Ia hanya menegaskan bahwa pernyataan Jokowi dalam Kongres PSI pada Juli 2025 lalu sudah cukup jelas menunjukkan komitmennya untuk membesarkan partai berlambang gajah tersebut.
“Disaat kongres PSI kemarin, Pak Jokowi dalam pidatonya sudah menyampaikan komitmennya untuk berjuang berjuang, membesarkan, membantu Partai Solidaritas Indonesia,” kata Ahmad Ali usai Rapat Koordinasi Wilayah PSI se-DKI Jakarta di Jakarta, Minggu (14/12).
“Saya pikir itu adalah pernyataan yang cukup,” tambahnya.

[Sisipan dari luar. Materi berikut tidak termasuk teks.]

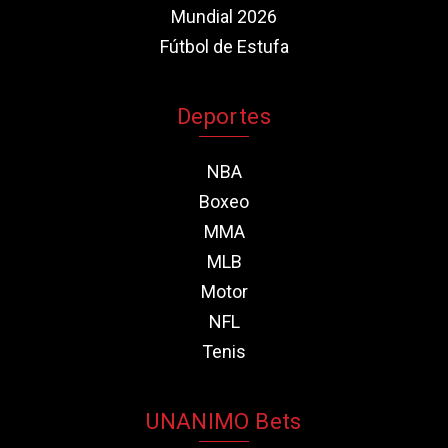
Mundial 2026
Fútbol de Estufa
Deportes
NBA
Boxeo
MMA
MLB
Motor
NFL
Tenis
UNANIMO Bets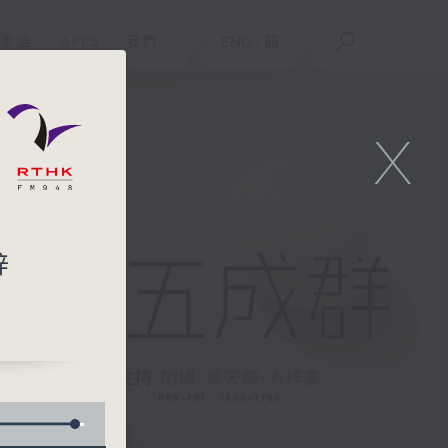
重溫
APPS
我們
ENG
/
簡
X
梓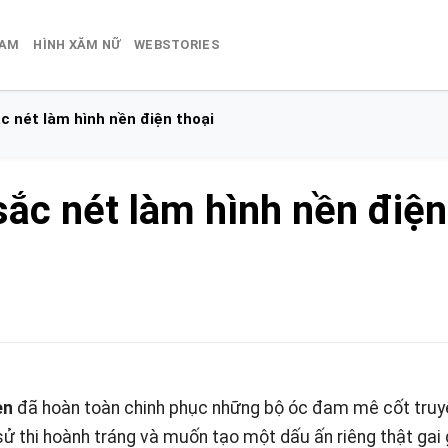
NAM
HÌNH XĂM NỮ
WEBSTORIES
c nét làm hình nền điện thoại
ắc nét làm hình nền điện
en
đã hoàn toàn chinh phục những bộ óc đam mê cốt truy
ẽ sử thi hoành tráng và muốn tạo một dấu ấn riêng thật gai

Menurut Ahmad Ali, pernyataan tersebut sudah cukup menjadi penegasan sikap Jokowi, meski belum disampaikan secara formal sebagai kader partai.
Ahmad Ali juga menyampaikan harapannya agar Jokowi ke depan dapat bergabung secara terbuka dengan PSI, bahkan menempati posisi strategis sebagai Ketua Dewan Pembina.
“Apalagi kalau masuk sebagai kader secara terbuka, apalagi kalau kemudian masuk sebagai Ketua Dewan Pembina, umpanya. Kan begitu,” pungkas Ahmad Ali.
Diketahui, hingga saat ini Jokowi belum mengumumkan bergabung dengan partai politik mana pun, termasuk PSI, setelah sebelumnya dipecat dari PDI Perjuangan karena perbedaan sikap pada Pemilu 2024 lalu.
Meski demikian, desas-desus mengenai kemungkinan Jokowi bergabung dengan PSI terus menguat. Hal itu tidak lepas dari fakta bahwa putra bungsunya, Kaesang Pangarep, saat ini menjabat sebagai Ketua Umum Partai Solidaritas Indonesia.